EXTRAIT FOURNI:
Le bûcheron tchétchène

Le 31 mai 2020

La journée commençait à peine et déjà un soleil de plomb du Cantal au mois d’août. Je m’en suis rendu compte en allant acheter le pain. La file d’attente respectueuse de la distanciation et autre charabia sanitaire, s’étendait paresseusement sur une dizaine de mètres de trottoir. J’ai pris ma place, rapidement suivi par une demi-douzaine de nouveaux clients attirés par l’odeur de baguette tradition, gage d’un « pain sain et artisanal pour plus de goût et plus de sens » prétend le baratin publicitaire du meunier cantalou.

La lumière était éblouissante, la chaleur déjà vive, le goudron brûlant, et j’avais du mal à maintenir mes yeux bleus ouverts face à ce soleil éclatant et très Camusien. Je me suis rappelé de Meursault dans l’Etranger. Pas mon livre préféré, bien que souvent le préféré des lycéens, parce qu’au moins il est court. Après plusieurs minutes, quelques gouttes de sueur firent leur apparition sur mon front, et cette lumière toujours aussi aveuglante et implacable. Je commençais à piaffer, d’un pied sur l’autre, cette attente matinale m’a mis mal à l’aise, je me suis dit qu’il ne faudrait pas qu’elle dure trop longtemps au risque que je décide, en souvenir de Meursault et de mes années de lycée, d’assassiner sauvagement le client qui me précède. Comme ça, sans raison, ou à cause du soleil, parce qu’il faut bien qu’il y en ait un qui paie, un « bouquet mystère » comme dit une amie qui préférera sans doute garder l’anonymat. Hélas, en guise d’arme pour poignarder mon devancier, je n’avais en poche que ma clé de voiture. Un meurtre aurait donc été laborieux et douloureux, pour la victime comme pour l’agresseur. Je fixai ma clé, qui ressemblait plutôt à une télécommande de garage, et dont la rotondité me laissa perplexe. A-t-on jamais tué avec une télécommande de garage ? Google semble ignorant du sujet.

CONSIGNE A: D'après l'extrait fourni, quel objet est le seul à se trouver dans la poche de la personne qui raconte ?

EXTRAIT DU LISTING:
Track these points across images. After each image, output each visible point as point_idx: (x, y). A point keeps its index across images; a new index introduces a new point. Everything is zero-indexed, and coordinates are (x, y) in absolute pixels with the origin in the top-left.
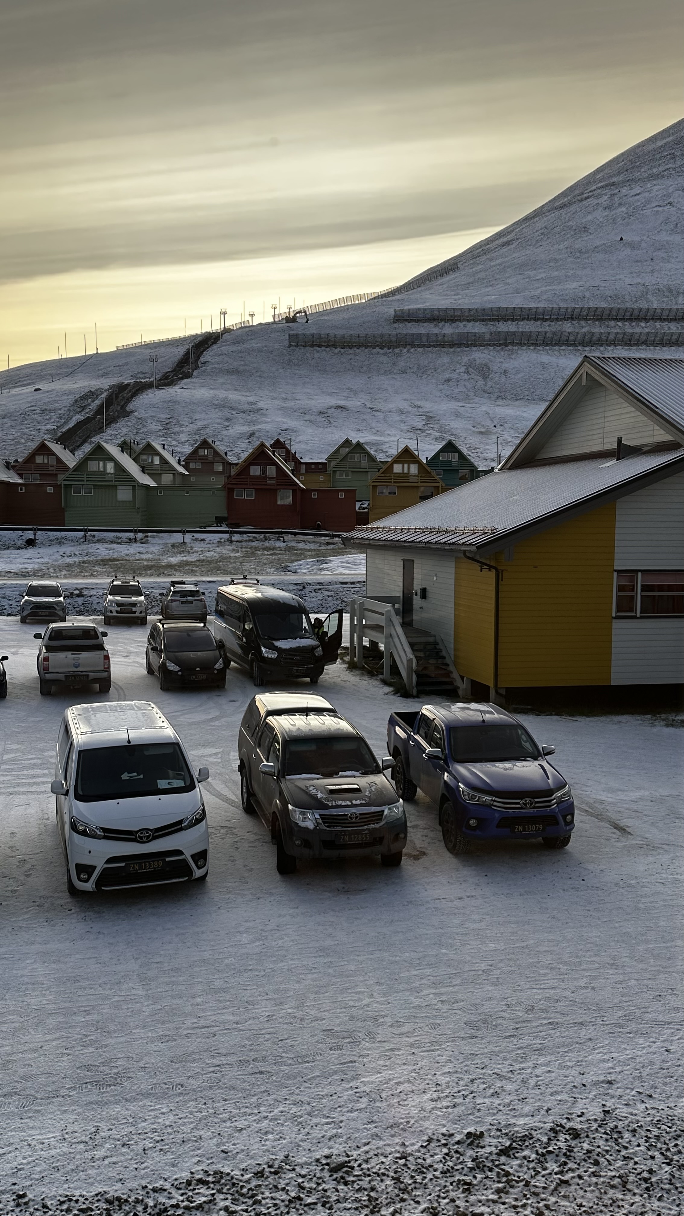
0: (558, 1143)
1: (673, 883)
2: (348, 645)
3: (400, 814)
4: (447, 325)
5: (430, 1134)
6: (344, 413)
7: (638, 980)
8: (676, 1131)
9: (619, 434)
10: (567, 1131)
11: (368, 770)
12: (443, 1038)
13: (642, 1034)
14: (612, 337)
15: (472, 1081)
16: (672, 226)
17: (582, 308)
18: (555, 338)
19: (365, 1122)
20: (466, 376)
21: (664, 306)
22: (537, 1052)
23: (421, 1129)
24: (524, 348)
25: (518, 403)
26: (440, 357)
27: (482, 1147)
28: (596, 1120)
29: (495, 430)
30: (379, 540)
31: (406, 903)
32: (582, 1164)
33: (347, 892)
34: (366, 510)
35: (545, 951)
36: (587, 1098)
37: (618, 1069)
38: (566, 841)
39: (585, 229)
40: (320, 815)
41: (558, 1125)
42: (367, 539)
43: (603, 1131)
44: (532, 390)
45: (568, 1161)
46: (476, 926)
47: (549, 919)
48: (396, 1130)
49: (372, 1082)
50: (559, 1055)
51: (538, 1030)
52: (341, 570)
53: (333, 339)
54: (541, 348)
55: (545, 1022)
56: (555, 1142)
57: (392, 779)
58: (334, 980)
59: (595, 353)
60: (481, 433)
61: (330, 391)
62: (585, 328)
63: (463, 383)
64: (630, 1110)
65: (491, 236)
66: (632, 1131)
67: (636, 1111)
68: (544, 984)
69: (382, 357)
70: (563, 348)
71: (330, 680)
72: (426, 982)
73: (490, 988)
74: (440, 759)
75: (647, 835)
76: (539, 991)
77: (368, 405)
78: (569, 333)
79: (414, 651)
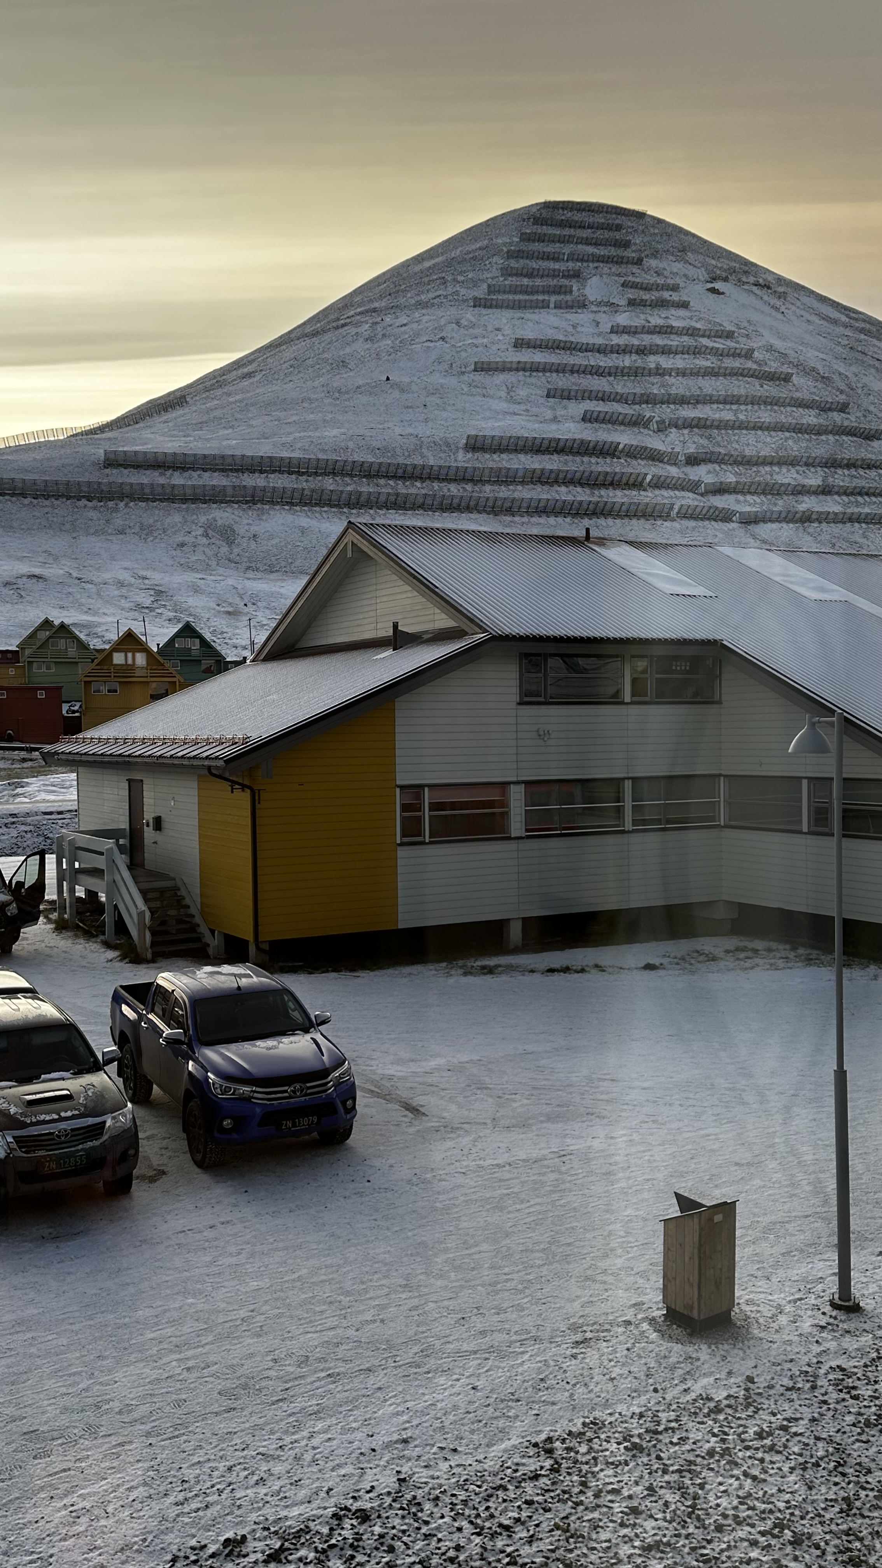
0: (343, 1533)
1: (475, 1172)
2: (55, 897)
3: (129, 1124)
4: (176, 474)
5: (174, 1551)
6: (41, 585)
7: (436, 1302)
8: (486, 1490)
9: (395, 618)
10: (353, 1515)
11: (82, 1067)
12: (191, 1419)
13: (443, 1371)
14: (383, 498)
15: (230, 1469)
16: (446, 366)
17: (345, 462)
18: (315, 496)
19: (85, 1550)
20: (205, 541)
21: (441, 463)
22: (313, 1417)
23: (162, 1546)
24: (278, 507)
25: (273, 576)
26: (169, 515)
27: (245, 1556)
28: (389, 1493)
29: (246, 610)
30: (93, 754)
31: (138, 1244)
32: (373, 1555)
33: (56, 1238)
34: (77, 714)
35: (322, 1281)
36: (378, 1466)
37: (415, 1422)
38: (348, 1133)
39: (344, 363)
40: (14, 1137)
41: (342, 1509)
42: (77, 753)
43: (399, 1506)
44: (290, 561)
45: (355, 1554)
46: (233, 1260)
47: (327, 1238)
48: (128, 1553)
49: (95, 1494)
50: (342, 1416)
51: (314, 1387)
52: (43, 796)
53: (20, 485)
54: (298, 508)
55: (323, 1374)
56: (339, 1531)
57: (119, 1075)
58: (39, 1362)
59: (362, 518)
60: (229, 613)
61: (19, 554)
62: (350, 486)
63: (202, 548)
64: (431, 1473)
65: (228, 365)
66: (434, 1500)
67: (438, 1473)
68: (320, 1324)
69: (91, 513)
70: (325, 509)
71: (30, 947)
72: (166, 1346)
73: (251, 1341)
74: (183, 1043)
75: (445, 1114)
76: (315, 1335)
77: (75, 575)
78: (332, 491)
79: (146, 900)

CONSIGNE B: Recopiez à l'identique le listing, depuis son début jusqu'à la ligne contenant « 20: (205, 541) », incluse. Omettez les images.

CORRIGÉ A: Sa clé de voiture.

CORRIGÉ B:
Track these points across images. After each image, output each visible point as point_idx: (x, y). A point keeps its index across images; a new index introduces a new point. Everything is zero-indexed, and coordinates are (x, y) in absolute pixels with the origin in the top-left.
0: (558, 1143)
1: (673, 883)
2: (348, 645)
3: (400, 814)
4: (447, 325)
5: (430, 1134)
6: (344, 413)
7: (638, 980)
8: (676, 1131)
9: (619, 434)
10: (567, 1131)
11: (368, 770)
12: (443, 1038)
13: (642, 1034)
14: (612, 337)
15: (472, 1081)
16: (672, 226)
17: (582, 308)
18: (555, 338)
19: (365, 1122)
20: (466, 376)
21: (664, 306)
22: (537, 1052)
23: (421, 1129)
24: (524, 348)
25: (518, 403)
26: (440, 357)
27: (482, 1147)
28: (596, 1120)
29: (495, 430)
30: (379, 540)
31: (406, 903)
32: (582, 1164)
33: (347, 892)
34: (366, 510)
35: (545, 951)
36: (587, 1098)
37: (618, 1069)
38: (566, 841)
39: (585, 229)
40: (320, 815)
41: (558, 1125)
42: (367, 539)
43: (603, 1131)
44: (532, 390)
45: (568, 1161)
46: (476, 926)
47: (549, 919)
48: (396, 1130)
49: (372, 1082)
50: (559, 1055)
51: (538, 1030)
52: (341, 570)
53: (333, 339)
54: (541, 348)
55: (545, 1022)
56: (555, 1142)
57: (392, 779)
58: (334, 980)
59: (595, 353)
60: (481, 433)
61: (330, 391)
62: (585, 328)
63: (463, 383)
64: (630, 1110)
65: (491, 236)
66: (632, 1131)
67: (636, 1111)
68: (544, 984)
69: (382, 357)
70: (563, 348)
71: (330, 680)
72: (426, 982)
73: (490, 988)
74: (440, 759)
75: (647, 835)
76: (539, 991)
77: (368, 405)
78: (569, 333)
79: (414, 651)
0: (343, 1533)
1: (475, 1172)
2: (55, 897)
3: (129, 1124)
4: (176, 474)
5: (174, 1551)
6: (41, 585)
7: (436, 1302)
8: (486, 1490)
9: (395, 618)
10: (353, 1515)
11: (82, 1067)
12: (191, 1419)
13: (443, 1371)
14: (383, 498)
15: (230, 1469)
16: (446, 366)
17: (345, 462)
18: (315, 496)
19: (85, 1550)
20: (205, 541)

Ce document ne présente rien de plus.